G20’de kişi başına düşen en yüksek bina emisyonları ABD (kişi başı 4,9 ton CO2) ve Avustralya’da (kişi başı 4,1 ton CO2) görülüyor (G20 ortalaması kişi başı 1,4 ton). Rakamlar, ısı üretimi için kullanılan fosil yakıtların, özellikle de doğalgaz ve petrolün yüksek payını yansıtıyor.
1999 ve 2018 yılları arasında dünya çapında iklim etkileri nedeniyle yaklaşık 500.000 ölüm ve 3,5 trilyon ABD dolarına yakın ekonomik kayıp yaşandı ve 2018’de en büyün darbeyi Çin, Hindistan, Japonya, Almanya ve ABD aldı.

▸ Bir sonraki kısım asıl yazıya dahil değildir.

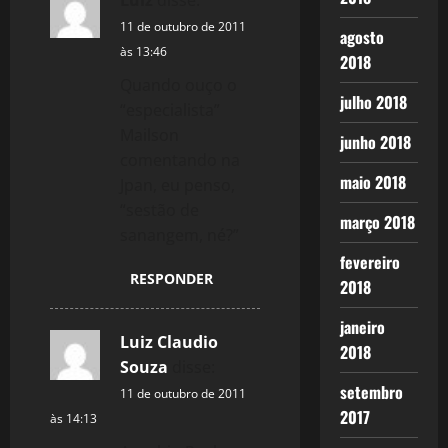
Luiz
disse:
n
11 de outubro de 2011
agosto
às 13:46
2018
Quando ouço o
julho 2018
“especialista”
Mailson
junho 2018
comentando na
maio 2018
Jpan, eu penso,
“sestão de
março 2018
sanangem, né?”
fevereiro
RESPONDER
2018
janeiro
Luiz Claudio
2018
Souza
disse:
setembro
11 de outubro de 2011
2017
às 14:13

G20 genelinde, elektrikli araçların yeni otomobil satışlarındaki ortalama pazar payı %3,2 (AB hariç) gibi düşük bir orana sahip. Elektrikli araçların en yüksek pazar payına sahip olduğu ülkeler ise Almanya, Fransa ve İngiltere.
G20 üyeleri, 2018-2019 yılları arasında fosil yakıtlar için kamu kaynaklarından yılda 50,7 milyar ABD doları harcadı. En yüksek kamu harcamasını yapan ülkeler Japonya (yılda 10,3 milyar ABD doları), Çin (yılda 8 milyar ABD dolarının biraz üzerinde) ve Güney Kore’ydi (yılda 8 milyar ABD dolarından biraz az).
G20 üyelerinin çoğu, sera gazı azaltım hedeflerini yaygınlaştırmak için COVID-19 kurtarma paketlerinden yararlanma fırsatlarını da kaçırdı. Toplam 1,8 trilyon ABD dolarlık kurtarma harcamalarının sadece 300 milyar ABD doları, büyük bir müjdeyle başlatılan “yeşil” toparlanma sürecine giderken, fosil yakıtlar sübvanse edilmeye devam etti.